In his words, the explosion of the Chelyabinsk meteorite resembled the Tunguska event. “The Chelyabinsk bolide was classified as an Apollo class asteroid approaching the Earth. Here an analogy with the Tungiska meteorite is seen,” he said.
A 10,000-tonne meteorite with a diameter of about 17 meters entered the Earth atmosphere on February 15, 2013 and broke into numerous fragments, the bulk of which fell down in Russia’s Urals Chelyabinsk region.
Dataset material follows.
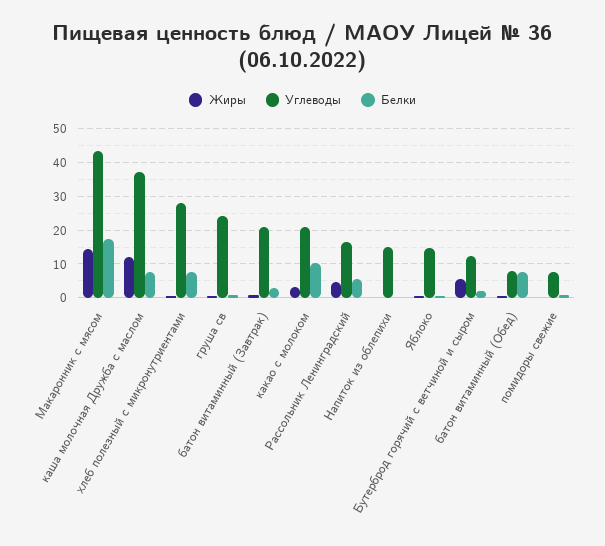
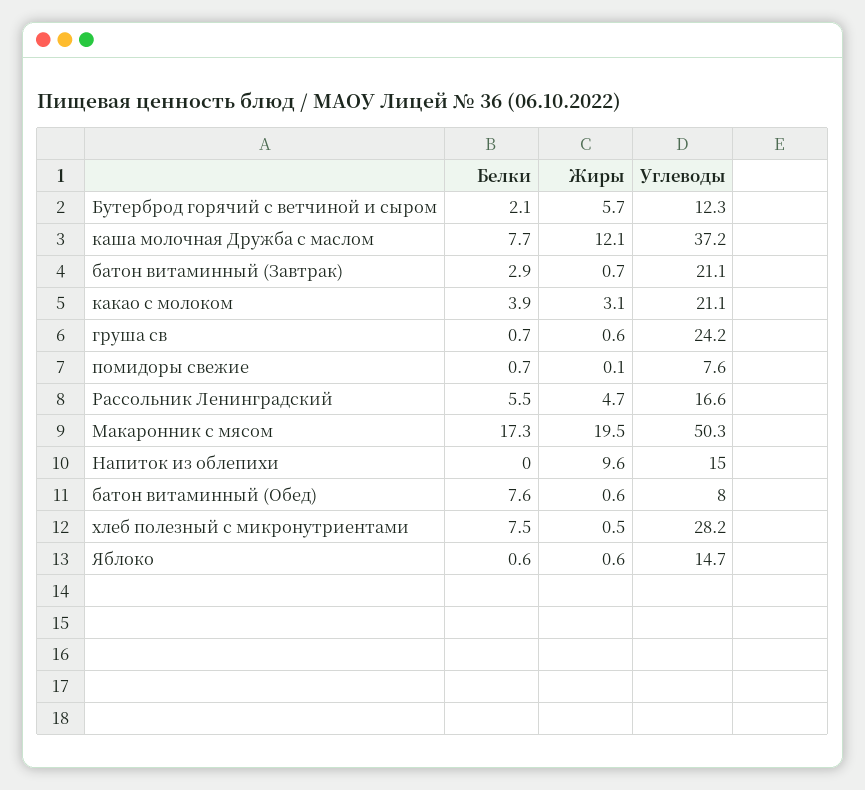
Жиры, Макаронник с мясом: 14 -> 19.5
Углеводы, Макаронник с мясом: 44 -> 50.3
Белки, какао с молоком: 10 -> 3.9
Жиры, Напиток из облепихи: 0 -> 9.6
A shock wave that followed the fall of the meteorite broke windows in more than 4,700 houses in Chelyabinsk. Astronomers say the Chelyabinsk meteorite was the biggest celestial object to hit the Earth since the Tunguska event in 1908, when a huge meteorite exploded over Russia’s Siberia. This time, meteorite shower was observed in five Russian regions - the Tyumen, Sverdlovsk, Chelyabinsk and Kurgan regions, and in the republic of Bashkortostan.
Eyewitnesses said they had first seen a bright flash in the sky and had heard the sound of explosion. More than 1,500 people, including more than 300 children, sought medical help after the incident, and as many as 69 people, including 13 children, were hospitalized.
Several fragments of the meteorite have already been found. The biggest one measuring 12 centimetres in diameter was lifted from the bottom of Lake Chebarkul. These fragments are now being studied by scientists.